The significant association of inadequate spousal support and psychological morbidity of asthmatic children in this study support some previous studies which suggest that family dysfunction elevates the risk of psychological impairment in affected children.11,30 Specifically, inadequate spousal support in terms of finance, time and emotion may be manifestation of a dysfunctional family system.11 Caring for an ill child could lead to neglect of other family members, it may also result in parents having disharmonious relationships as well. This cycle of events may affect the care of the child with asthma and elevate the risk of psychological impairment.11,30

Although, most of the mothers in this study were young and fairly educated a substantial number of them could not effectively discuss asthma management with their affected children neither could they confidently offer first aid care at home. Poor knowledge was identified by a previous study as a factor that affects self-care.31 asthma self-care is a very important component of effective management of the disease. Self care requires that parents should be able to discuss the various aspects of the disease with the affected children and offer effective preventive care and first aid at home. The knowledge gap identified by this study needs to be filled through improved asthma education programs at the clinic and community levels.
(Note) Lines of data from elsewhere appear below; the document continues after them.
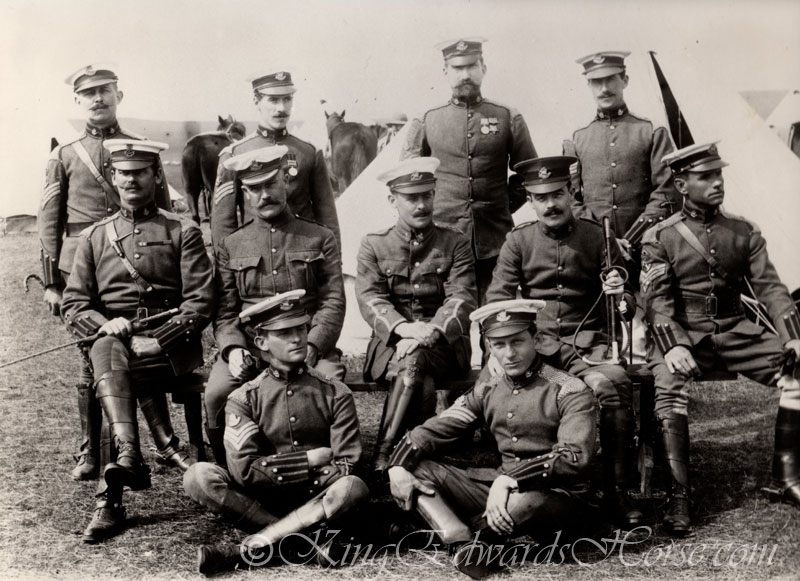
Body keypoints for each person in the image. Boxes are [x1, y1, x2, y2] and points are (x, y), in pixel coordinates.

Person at [640, 142, 800, 536]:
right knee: (668, 389)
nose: (717, 183)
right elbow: (656, 301)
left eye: (719, 174)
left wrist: (793, 337)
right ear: (681, 184)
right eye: (705, 176)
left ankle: (787, 475)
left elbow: (771, 289)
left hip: (735, 331)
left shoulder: (743, 231)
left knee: (798, 373)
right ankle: (679, 497)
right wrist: (673, 344)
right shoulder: (659, 237)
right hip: (684, 334)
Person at [61, 139, 215, 543]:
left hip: (169, 351)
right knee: (107, 348)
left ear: (155, 176)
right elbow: (74, 304)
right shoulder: (94, 237)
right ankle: (128, 457)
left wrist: (159, 341)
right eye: (123, 173)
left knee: (111, 368)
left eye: (139, 172)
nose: (130, 179)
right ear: (113, 177)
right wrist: (104, 322)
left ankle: (111, 497)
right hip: (115, 343)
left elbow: (200, 302)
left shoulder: (183, 231)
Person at [387, 299, 597, 579]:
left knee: (524, 501)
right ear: (489, 348)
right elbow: (441, 426)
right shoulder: (488, 389)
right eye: (499, 344)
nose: (509, 353)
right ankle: (462, 543)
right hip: (499, 489)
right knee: (417, 468)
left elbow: (573, 456)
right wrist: (397, 465)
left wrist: (512, 480)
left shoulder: (569, 389)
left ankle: (467, 538)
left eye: (517, 341)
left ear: (536, 339)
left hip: (556, 496)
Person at [486, 156, 642, 527]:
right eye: (541, 198)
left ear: (571, 192)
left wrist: (621, 296)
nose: (551, 204)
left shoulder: (596, 236)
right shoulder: (518, 241)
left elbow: (628, 300)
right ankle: (524, 478)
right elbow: (497, 299)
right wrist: (496, 346)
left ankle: (617, 491)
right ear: (530, 199)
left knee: (611, 385)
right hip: (532, 347)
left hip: (585, 346)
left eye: (557, 194)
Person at [38, 64, 171, 481]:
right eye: (89, 93)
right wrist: (51, 283)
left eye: (105, 91)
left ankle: (146, 446)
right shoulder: (65, 155)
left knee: (128, 348)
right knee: (90, 358)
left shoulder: (141, 149)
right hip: (81, 266)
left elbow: (161, 209)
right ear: (78, 101)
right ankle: (90, 452)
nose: (98, 99)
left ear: (119, 95)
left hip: (132, 268)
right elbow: (49, 219)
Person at [184, 291, 368, 576]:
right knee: (198, 477)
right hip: (262, 501)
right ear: (261, 342)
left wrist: (272, 469)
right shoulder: (243, 399)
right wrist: (309, 460)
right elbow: (244, 472)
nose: (297, 338)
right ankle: (304, 543)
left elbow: (346, 466)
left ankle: (250, 549)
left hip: (319, 496)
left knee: (352, 487)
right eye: (284, 332)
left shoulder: (335, 392)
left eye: (300, 328)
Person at [206, 145, 346, 466]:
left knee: (330, 385)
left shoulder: (318, 237)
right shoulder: (231, 245)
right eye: (254, 188)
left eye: (271, 183)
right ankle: (226, 466)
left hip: (304, 344)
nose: (264, 194)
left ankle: (331, 465)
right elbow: (226, 311)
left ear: (286, 180)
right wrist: (233, 349)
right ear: (244, 192)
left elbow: (333, 300)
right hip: (253, 348)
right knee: (217, 391)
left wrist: (313, 345)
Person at [355, 157, 478, 472]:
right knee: (414, 367)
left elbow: (462, 298)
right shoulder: (374, 244)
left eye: (427, 195)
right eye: (412, 197)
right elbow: (370, 298)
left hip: (445, 347)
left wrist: (431, 332)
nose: (421, 205)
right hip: (390, 346)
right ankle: (414, 451)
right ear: (392, 200)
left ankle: (384, 455)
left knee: (414, 359)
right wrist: (404, 330)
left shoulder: (456, 242)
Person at [401, 38, 536, 303]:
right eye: (457, 67)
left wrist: (502, 206)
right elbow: (408, 179)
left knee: (497, 319)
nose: (465, 74)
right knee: (447, 319)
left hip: (495, 241)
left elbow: (528, 173)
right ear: (445, 72)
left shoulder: (508, 116)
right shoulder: (427, 119)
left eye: (471, 66)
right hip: (442, 242)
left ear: (483, 67)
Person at [564, 50, 680, 252]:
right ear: (588, 85)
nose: (604, 89)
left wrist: (633, 239)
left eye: (610, 79)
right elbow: (570, 199)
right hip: (594, 248)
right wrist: (603, 240)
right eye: (596, 82)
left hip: (647, 245)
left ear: (625, 80)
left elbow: (667, 193)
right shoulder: (576, 138)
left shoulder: (651, 131)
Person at [211, 70, 340, 249]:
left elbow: (328, 217)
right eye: (273, 100)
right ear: (256, 102)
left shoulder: (309, 152)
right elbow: (223, 224)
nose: (281, 108)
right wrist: (227, 272)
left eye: (287, 99)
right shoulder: (234, 155)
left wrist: (333, 265)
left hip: (304, 258)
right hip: (255, 260)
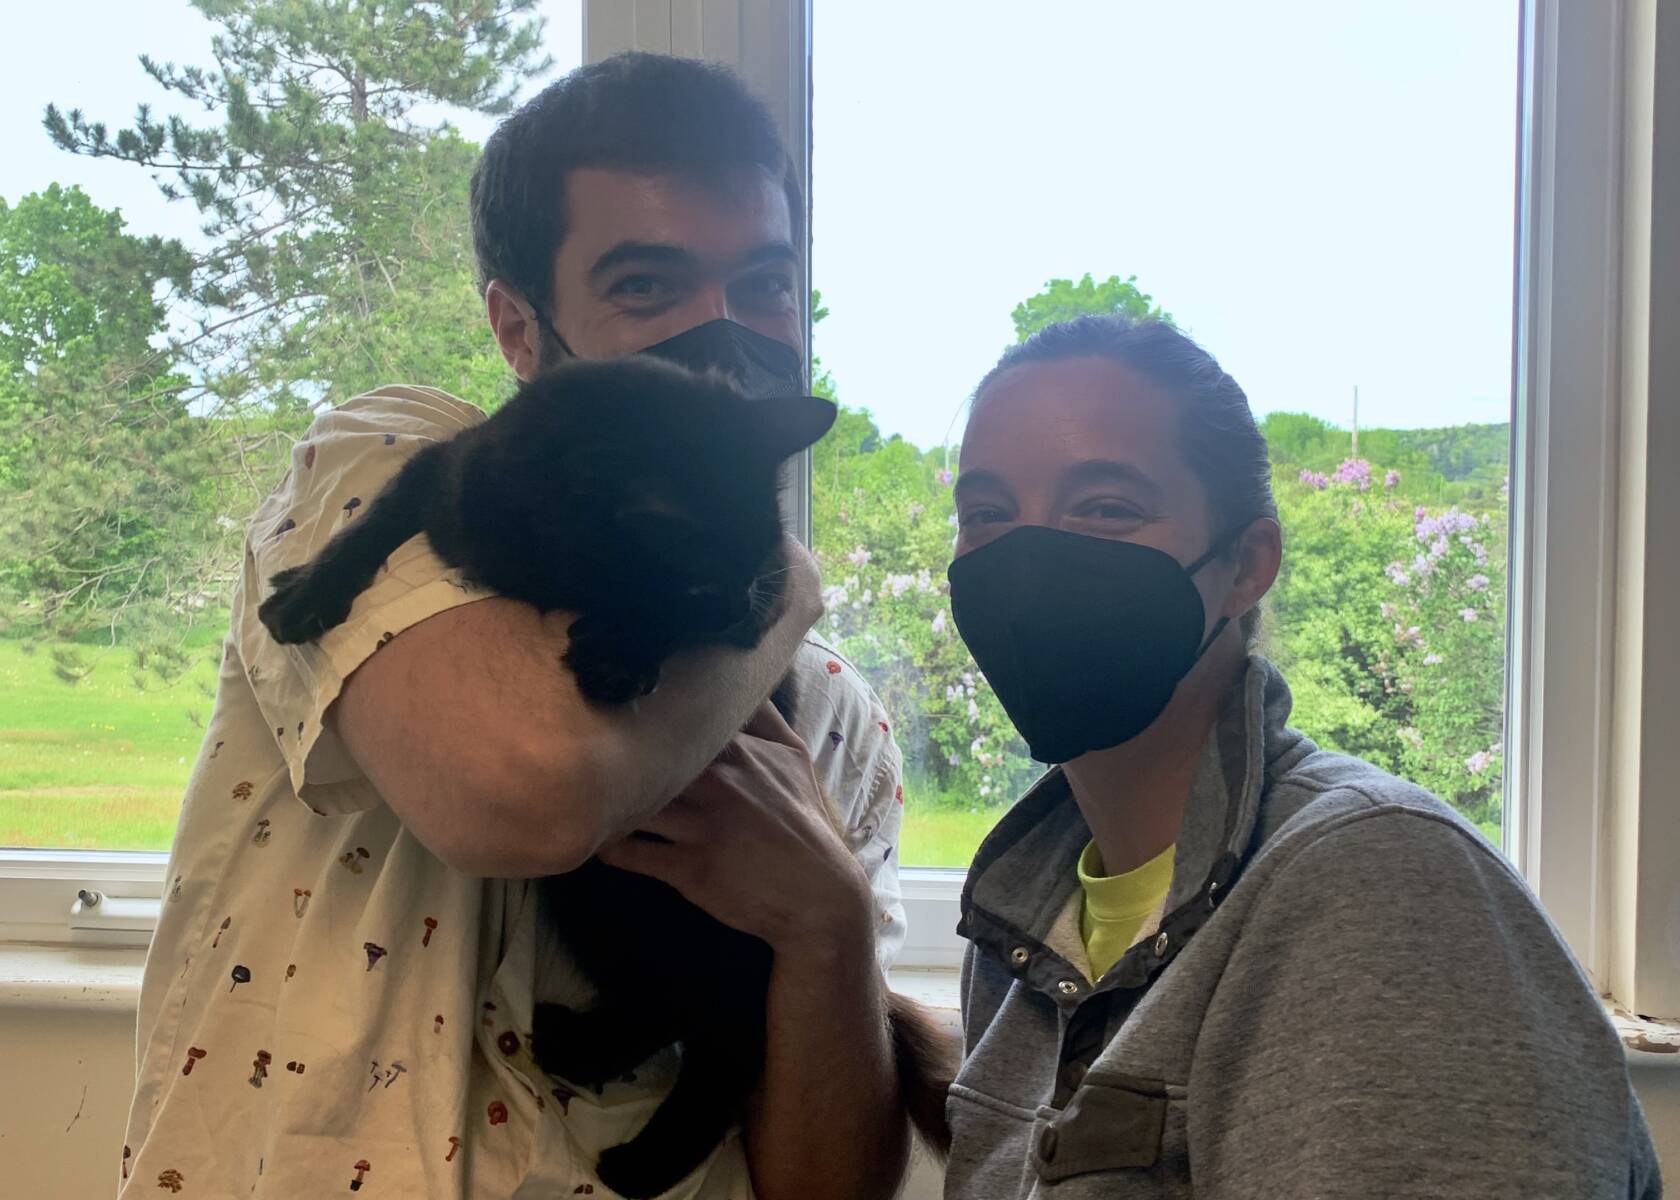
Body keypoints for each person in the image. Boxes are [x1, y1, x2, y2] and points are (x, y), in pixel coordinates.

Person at [119, 54, 914, 1200]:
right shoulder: (375, 470)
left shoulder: (830, 708)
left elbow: (833, 1189)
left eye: (764, 284)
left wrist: (828, 926)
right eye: (646, 285)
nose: (720, 330)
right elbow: (524, 794)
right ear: (518, 327)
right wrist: (782, 587)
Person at [939, 315, 1662, 1198]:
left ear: (1247, 565)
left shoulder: (1381, 886)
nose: (1026, 561)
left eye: (1107, 509)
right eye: (986, 515)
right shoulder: (1022, 929)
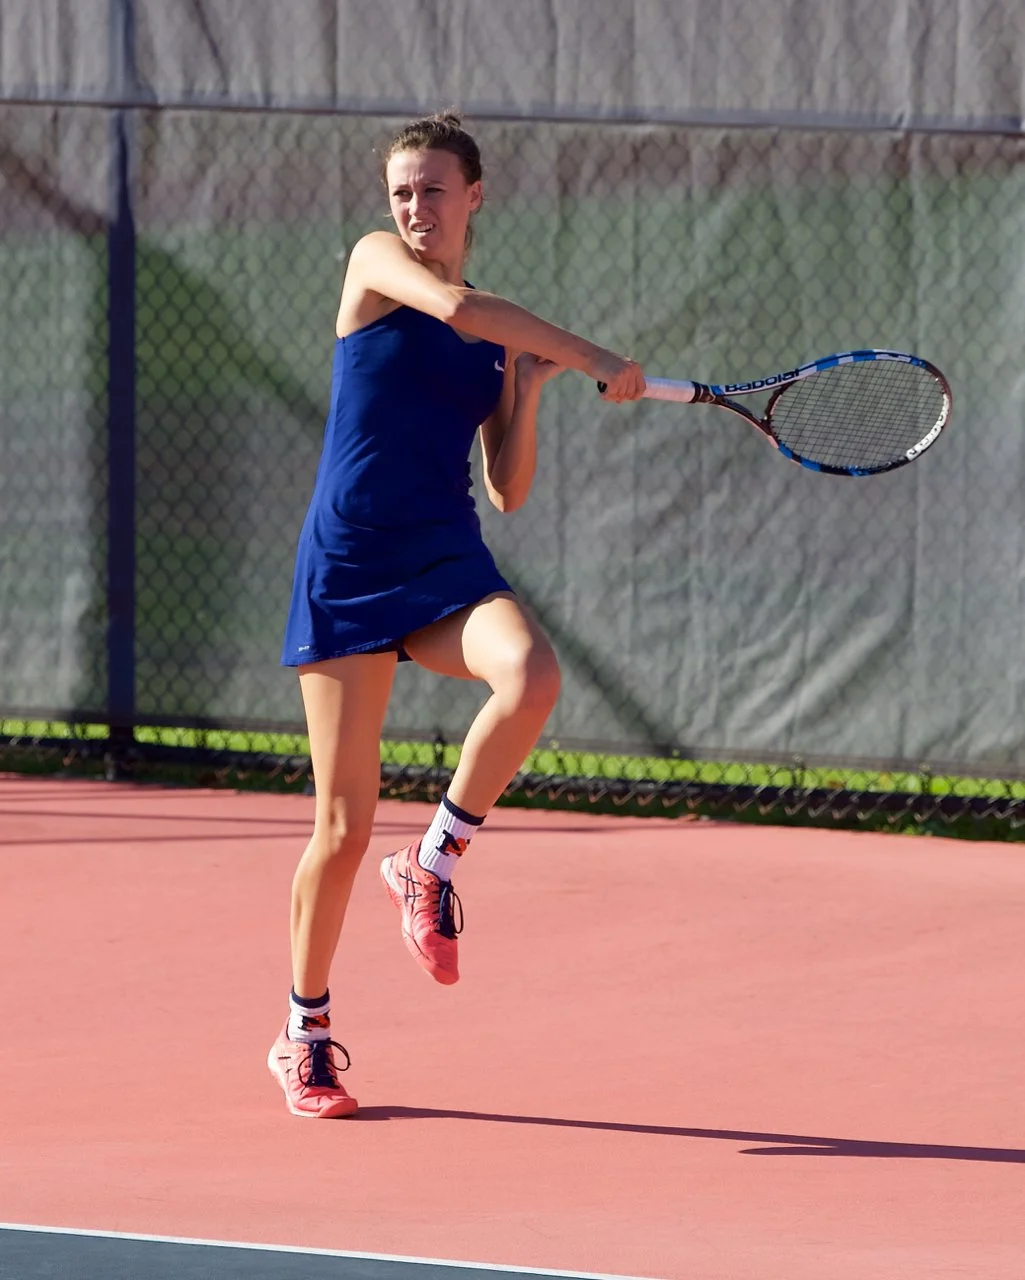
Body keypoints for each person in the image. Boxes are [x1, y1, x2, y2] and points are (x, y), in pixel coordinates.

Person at [267, 110, 646, 1118]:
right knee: (340, 827)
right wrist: (592, 352)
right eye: (402, 191)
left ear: (473, 196)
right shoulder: (378, 265)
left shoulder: (495, 344)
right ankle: (305, 1034)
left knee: (532, 674)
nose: (414, 207)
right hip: (349, 564)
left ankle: (431, 860)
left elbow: (507, 488)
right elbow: (456, 305)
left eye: (432, 189)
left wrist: (532, 387)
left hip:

The reason why children or families of children with physical illness experience psychological dysfunction while others do not has to do with coping among other things. All things or ways used to mitigate stress can simply be regarded as coping method. In this study, prayer was the most frequently reported coping method used by the children and this is consistent with the finding in a previous study among children with sickle cell disease32; the high level of religiosity in our setting may have contributed to this finding. Prayers as coping method have been studied in many chronic diseases33,34 and its effectiveness as coping method is recognized, albeit debated by many, but confirmed by some.34 Negative coping method like avoidance or denial15,35 was used by about a quarter of the children in this study this would need modification through family psycho-education.

More than half of the children in this study reported impairment in their domestic and play activities which may be related to the symptom of the disease or to its management. The implication of this finding is the necessity to put in place psychosocial care to help educate the patients and their families on preventive measures; for instance where work precipitate attacks, precautionary medication(s) can be taken before such work is started. Also where medications precipitate or make worse an attack, a lower dose can be used or alternatives provided.

Limitations

This study has its limitations which include the non use of diagnostic instrument which precluded the identification of definite psychopathologies. Its cross sectional nature and non randomized sampling technique also precluded the assignment of cause and effect relationships to the associated factors identified. While its hospital based nature limits it generalization to the wider community of children with bronchial asthma. However, the study has provided evidence that there are problems and could form the basis for future and larger studies that would take care of these limitations.

Conclusion

In this study a quarter of children attending our clinics for asthma care may be psychologically impaired and factors associated with this include low maternal socio-economic status, polygamy and poor spousal support. In addition, the disease interfered with the play and domestic activities of large number of the asthmatic children. These children need psychosocial intervention. Factors associated with psychological morbidity need to be modified or ameliorated. On the whole the study suggests that emotional and behavioural component of asthma care should be accorded priority in our paediatric clinics so that psychopathologies can be discover early and treated appropriately or prevented entirely.